Errore macroscopico, frutto di imperizia politica e di incapacità di leggere il paese. Cattiva valutazione di chi sogna i mercati azionari ma non mette piede in quelli rionali. Incapaci di capire il Nicaragua e il FSLN, hanno creduto al racconto pettegolo di un sandinismo che volevano compiaciuto e satollo, ormai impegnato solo nell’imprenditoria. Si sono scambiate le chiacchiere al rum nei club esclusivi e nelle case di lusso di Managua per la realtà socio-culturale del paese. Hanno ipotizzato un distacco crescente tra i quadri storici del FSLN ed il governo attuale, come se ogni opinione o qualunque malumore potessero trasformarsi in un abbandono o un tradimento, come se i sandinisti fossero tutti concepiti sul modello MRS.

 

Ma l’agenzia del rancore e dell’odio che va sotto il nome di MRS è solo un aggregatore di rabbia senza prospettiva; la sua cupola è composta dalla borghesia nicaraguense (Cuadra, Chamorro, Cardenal, Belli etc.), fu sandinista quando c’era da governare e divenne destra quando la destra arrivò al governo.

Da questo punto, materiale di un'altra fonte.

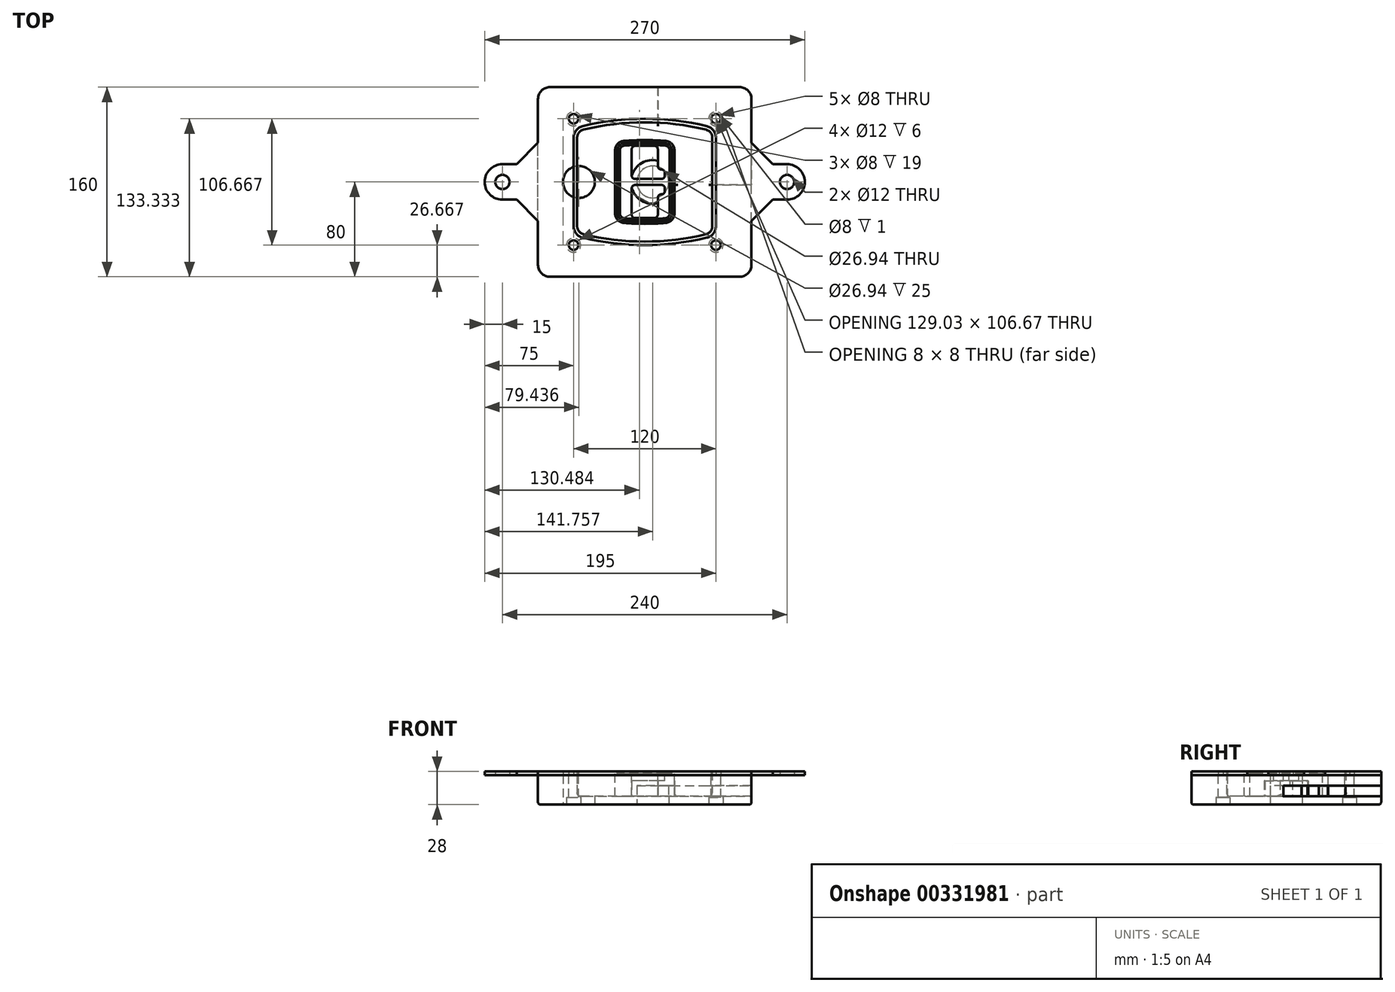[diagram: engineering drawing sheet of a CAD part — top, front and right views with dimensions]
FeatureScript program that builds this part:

Tra i suoi nuovi amici annovera i i nazisti di Arena in El Salvador e ha dimostrato di non valere politicamente nemmeno il 2 per cento del quale è accreditato.

 

Invece il FSLN ha dimostrato di essere più unito e vivo che mai, di essere capace di sprigionare una forza politica e militare all’altezza di ogni sfida, di essere capace di salvaguardare Costituzione e Istituzioni, di saper tenere insieme governanti e governati, di essere in grado di tenere il Paese in sicurezza e di riconoscere nella figura del suo Comandante di sempre, Daniel Ortega, una leadership inattaccabile e di altissimo profilo.

 

A ricordare i rispettivi pesi e misure, storia e destini, valori e ideali, trentanove anni dopo quel 19 Luglio del 1979, quando l’entrata a Managua dei Sandinisti cancellava per sempre la dittatura somozista, ieri una piazza ancor più grande ha voluto ribadire che Nicaragua e Sandinismo sono come madre e figlio e ha voluto avvertire il somozismo di ritorno, comunque si chiami oggi, che potranno morire di rancore e nostalgia, ma non torneranno.